Task item:
Copy out again, unchanged, the line that contains "lucru arată că accidentele rutiere pot să se" and every line after it down to the last line of the data.
==============================
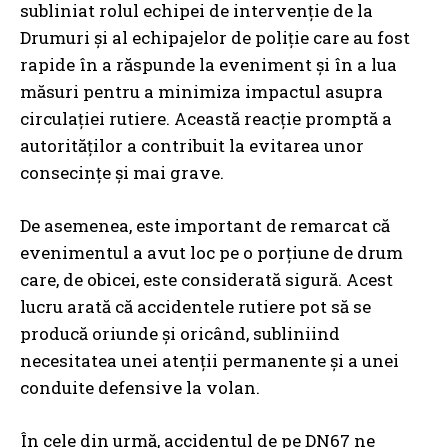
subliniat rolul echipei de intervenție de la
Drumuri și al echipajelor de poliție care au fost
rapide în a răspunde la eveniment și în a lua
măsuri pentru a minimiza impactul asupra
circulației rutiere. Această reacție promptă a
autorităților a contribuit la evitarea unor
consecințe și mai grave.
De asemenea, este important de remarcat că
evenimentul a avut loc pe o porțiune de drum
care, de obicei, este considerată sigură. Acest
lucru arată că accidentele rutiere pot să se
producă oriunde și oricând, subliniind
necesitatea unei atenții permanente și a unei
conduite defensive la volan.
În cele din urmă, accidentul de pe DN67 ne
==============================
Result:
lucru arată că accidentele rutiere pot să se
producă oriunde și oricând, subliniind
necesitatea unei atenții permanente și a unei
conduite defensive la volan.
În cele din urmă, accidentul de pe DN67 ne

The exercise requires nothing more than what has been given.